INSTRUCTION: Copy exactly the lines from the first line of the records below through the line containing "provided by epicodus._", including both, and nothing else.

Saved data entries
★ ★ ★ ★ ★ ★ ★
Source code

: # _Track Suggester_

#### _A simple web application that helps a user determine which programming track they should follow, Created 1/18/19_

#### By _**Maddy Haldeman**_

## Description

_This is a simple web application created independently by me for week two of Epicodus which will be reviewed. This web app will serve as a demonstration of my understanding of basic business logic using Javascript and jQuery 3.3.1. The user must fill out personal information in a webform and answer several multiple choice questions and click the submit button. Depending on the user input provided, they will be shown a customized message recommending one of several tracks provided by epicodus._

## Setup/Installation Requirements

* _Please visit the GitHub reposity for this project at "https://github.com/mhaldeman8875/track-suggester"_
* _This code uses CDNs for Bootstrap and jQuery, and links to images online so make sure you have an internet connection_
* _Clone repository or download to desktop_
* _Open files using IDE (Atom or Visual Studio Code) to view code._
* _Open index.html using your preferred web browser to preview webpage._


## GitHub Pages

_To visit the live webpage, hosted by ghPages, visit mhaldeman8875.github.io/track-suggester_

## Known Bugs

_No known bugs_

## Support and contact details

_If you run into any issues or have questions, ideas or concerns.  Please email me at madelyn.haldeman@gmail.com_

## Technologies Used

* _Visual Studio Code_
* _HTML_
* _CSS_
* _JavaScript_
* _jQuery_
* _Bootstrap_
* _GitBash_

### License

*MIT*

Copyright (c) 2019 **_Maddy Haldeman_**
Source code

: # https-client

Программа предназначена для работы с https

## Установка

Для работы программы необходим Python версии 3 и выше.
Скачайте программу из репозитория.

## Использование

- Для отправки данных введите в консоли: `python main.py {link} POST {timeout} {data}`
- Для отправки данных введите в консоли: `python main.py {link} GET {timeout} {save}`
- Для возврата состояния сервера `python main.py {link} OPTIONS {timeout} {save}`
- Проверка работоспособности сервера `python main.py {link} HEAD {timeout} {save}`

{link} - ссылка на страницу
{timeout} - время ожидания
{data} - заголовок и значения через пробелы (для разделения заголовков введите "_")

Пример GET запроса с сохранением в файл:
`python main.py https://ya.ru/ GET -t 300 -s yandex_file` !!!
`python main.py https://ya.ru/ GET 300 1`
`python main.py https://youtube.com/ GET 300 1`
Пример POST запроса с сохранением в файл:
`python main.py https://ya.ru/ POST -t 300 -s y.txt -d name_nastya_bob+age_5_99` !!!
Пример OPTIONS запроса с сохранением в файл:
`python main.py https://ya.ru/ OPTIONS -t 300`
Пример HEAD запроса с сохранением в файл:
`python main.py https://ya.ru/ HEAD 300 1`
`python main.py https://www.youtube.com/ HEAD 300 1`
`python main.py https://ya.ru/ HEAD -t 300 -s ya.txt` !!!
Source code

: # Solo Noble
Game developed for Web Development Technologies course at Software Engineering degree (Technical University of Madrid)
★ ★ ★ ★ ★ ★ ★
EXERCISE RESULT:
Source code

: # _Track Suggester_

#### _A simple web application that helps a user determine which programming track they should follow, Created 1/18/19_

#### By _**Maddy Haldeman**_

## Description

_This is a simple web application created independently by me for week two of Epicodus which will be reviewed. This web app will serve as a demonstration of my understanding of basic business logic using Javascript and jQuery 3.3.1. The user must fill out personal information in a webform and answer several multiple choice questions and click the submit button. Depending on the user input provided, they will be shown a customized message recommending one of several tracks provided by epicodus._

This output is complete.